____ Given records

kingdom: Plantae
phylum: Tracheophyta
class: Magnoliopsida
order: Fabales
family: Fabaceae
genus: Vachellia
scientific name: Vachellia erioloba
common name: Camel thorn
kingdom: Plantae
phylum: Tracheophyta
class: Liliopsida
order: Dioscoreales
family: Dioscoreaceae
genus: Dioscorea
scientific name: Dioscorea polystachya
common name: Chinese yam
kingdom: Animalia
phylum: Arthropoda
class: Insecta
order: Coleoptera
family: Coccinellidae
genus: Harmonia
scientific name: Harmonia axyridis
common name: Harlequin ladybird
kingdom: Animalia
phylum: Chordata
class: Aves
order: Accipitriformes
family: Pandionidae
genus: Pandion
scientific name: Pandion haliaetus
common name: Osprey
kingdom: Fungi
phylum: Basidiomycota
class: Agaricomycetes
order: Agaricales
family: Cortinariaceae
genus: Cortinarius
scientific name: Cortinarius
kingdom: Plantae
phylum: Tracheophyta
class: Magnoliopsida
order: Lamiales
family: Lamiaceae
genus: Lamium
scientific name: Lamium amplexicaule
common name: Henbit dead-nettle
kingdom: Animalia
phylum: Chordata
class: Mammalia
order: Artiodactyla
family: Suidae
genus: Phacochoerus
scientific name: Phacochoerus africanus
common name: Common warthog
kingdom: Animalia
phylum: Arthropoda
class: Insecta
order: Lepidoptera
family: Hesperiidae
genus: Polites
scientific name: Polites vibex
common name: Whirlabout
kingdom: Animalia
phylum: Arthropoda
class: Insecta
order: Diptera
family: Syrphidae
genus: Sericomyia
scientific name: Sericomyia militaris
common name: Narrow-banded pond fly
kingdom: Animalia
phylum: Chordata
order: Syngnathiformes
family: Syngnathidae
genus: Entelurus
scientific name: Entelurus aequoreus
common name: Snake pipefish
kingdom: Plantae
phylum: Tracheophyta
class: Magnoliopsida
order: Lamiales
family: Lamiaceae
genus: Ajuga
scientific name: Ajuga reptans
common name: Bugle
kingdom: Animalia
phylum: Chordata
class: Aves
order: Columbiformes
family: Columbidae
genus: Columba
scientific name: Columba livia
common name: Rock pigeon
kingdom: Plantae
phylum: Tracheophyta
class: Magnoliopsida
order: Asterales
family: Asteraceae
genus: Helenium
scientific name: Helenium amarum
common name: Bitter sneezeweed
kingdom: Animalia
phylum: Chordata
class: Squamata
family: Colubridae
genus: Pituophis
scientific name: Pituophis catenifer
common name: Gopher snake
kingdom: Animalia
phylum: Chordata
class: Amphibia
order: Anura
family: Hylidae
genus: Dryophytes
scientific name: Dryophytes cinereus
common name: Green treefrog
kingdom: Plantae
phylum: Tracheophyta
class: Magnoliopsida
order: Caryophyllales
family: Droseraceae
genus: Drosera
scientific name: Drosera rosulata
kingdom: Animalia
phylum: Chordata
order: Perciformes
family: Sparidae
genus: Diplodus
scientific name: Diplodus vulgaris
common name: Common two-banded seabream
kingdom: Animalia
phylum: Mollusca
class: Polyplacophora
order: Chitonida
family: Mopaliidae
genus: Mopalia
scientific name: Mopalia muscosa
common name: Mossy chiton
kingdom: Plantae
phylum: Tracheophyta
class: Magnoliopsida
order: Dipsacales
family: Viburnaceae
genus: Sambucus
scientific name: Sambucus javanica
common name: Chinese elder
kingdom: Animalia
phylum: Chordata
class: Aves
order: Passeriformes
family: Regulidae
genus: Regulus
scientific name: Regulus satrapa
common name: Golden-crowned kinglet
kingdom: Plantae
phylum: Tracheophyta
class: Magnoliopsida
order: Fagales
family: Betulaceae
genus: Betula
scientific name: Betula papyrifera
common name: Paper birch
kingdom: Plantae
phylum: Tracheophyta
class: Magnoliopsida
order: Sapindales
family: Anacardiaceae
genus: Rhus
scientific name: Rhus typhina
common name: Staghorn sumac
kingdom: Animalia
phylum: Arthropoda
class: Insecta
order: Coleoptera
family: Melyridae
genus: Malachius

________

Reproduce the data above in full, line for line, without altering any character.

Full answer
kingdom: Plantae
phylum: Tracheophyta
class: Magnoliopsida
order: Fabales
family: Fabaceae
genus: Vachellia
scientific name: Vachellia erioloba
common name: Camel thorn
kingdom: Plantae
phylum: Tracheophyta
class: Liliopsida
order: Dioscoreales
family: Dioscoreaceae
genus: Dioscorea
scientific name: Dioscorea polystachya
common name: Chinese yam
kingdom: Animalia
phylum: Arthropoda
class: Insecta
order: Coleoptera
family: Coccinellidae
genus: Harmonia
scientific name: Harmonia axyridis
common name: Harlequin ladybird
kingdom: Animalia
phylum: Chordata
class: Aves
order: Accipitriformes
family: Pandionidae
genus: Pandion
scientific name: Pandion haliaetus
common name: Osprey
kingdom: Fungi
phylum: Basidiomycota
class: Agaricomycetes
order: Agaricales
family: Cortinariaceae
genus: Cortinarius
scientific name: Cortinarius
kingdom: Plantae
phylum: Tracheophyta
class: Magnoliopsida
order: Lamiales
family: Lamiaceae
genus: Lamium
scientific name: Lamium amplexicaule
common name: Henbit dead-nettle
kingdom: Animalia
phylum: Chordata
class: Mammalia
order: Artiodactyla
family: Suidae
genus: Phacochoerus
scientific name: Phacochoerus africanus
common name: Common warthog
kingdom: Animalia
phylum: Arthropoda
class: Insecta
order: Lepidoptera
family: Hesperiidae
genus: Polites
scientific name: Polites vibex
common name: Whirlabout
kingdom: Animalia
phylum: Arthropoda
class: Insecta
order: Diptera
family: Syrphidae
genus: Sericomyia
scientific name: Sericomyia militaris
common name: Narrow-banded pond fly
kingdom: Animalia
phylum: Chordata
order: Syngnathiformes
family: Syngnathidae
genus: Entelurus
scientific name: Entelurus aequoreus
common name: Snake pipefish
kingdom: Plantae
phylum: Tracheophyta
class: Magnoliopsida
order: Lamiales
family: Lamiaceae
genus: Ajuga
scientific name: Ajuga reptans
common name: Bugle
kingdom: Animalia
phylum: Chordata
class: Aves
order: Columbiformes
family: Columbidae
genus: Columba
scientific name: Columba livia
common name: Rock pigeon
kingdom: Plantae
phylum: Tracheophyta
class: Magnoliopsida
order: Asterales
family: Asteraceae
genus: Helenium
scientific name: Helenium amarum
common name: Bitter sneezeweed
kingdom: Animalia
phylum: Chordata
class: Squamata
family: Colubridae
genus: Pituophis
scientific name: Pituophis catenifer
common name: Gopher snake
kingdom: Animalia
phylum: Chordata
class: Amphibia
order: Anura
family: Hylidae
genus: Dryophytes
scientific name: Dryophytes cinereus
common name: Green treefrog
kingdom: Plantae
phylum: Tracheophyta
class: Magnoliopsida
order: Caryophyllales
family: Droseraceae
genus: Drosera
scientific name: Drosera rosulata
kingdom: Animalia
phylum: Chordata
order: Perciformes
family: Sparidae
genus: Diplodus
scientific name: Diplodus vulgaris
common name: Common two-banded seabream
kingdom: Animalia
phylum: Mollusca
class: Polyplacophora
order: Chitonida
family: Mopaliidae
genus: Mopalia
scientific name: Mopalia muscosa
common name: Mossy chiton
kingdom: Plantae
phylum: Tracheophyta
class: Magnoliopsida
order: Dipsacales
family: Viburnaceae
genus: Sambucus
scientific name: Sambucus javanica
common name: Chinese elder
kingdom: Animalia
phylum: Chordata
class: Aves
order: Passeriformes
family: Regulidae
genus: Regulus
scientific name: Regulus satrapa
common name: Golden-crowned kinglet
kingdom: Plantae
phylum: Tracheophyta
class: Magnoliopsida
order: Fagales
family: Betulaceae
genus: Betula
scientific name: Betula papyrifera
common name: Paper birch
kingdom: Plantae
phylum: Tracheophyta
class: Magnoliopsida
order: Sapindales
family: Anacardiaceae
genus: Rhus
scientific name: Rhus typhina
common name: Staghorn sumac
kingdom: Animalia
phylum: Arthropoda
class: Insecta
order: Coleoptera
family: Melyridae
genus: Malachius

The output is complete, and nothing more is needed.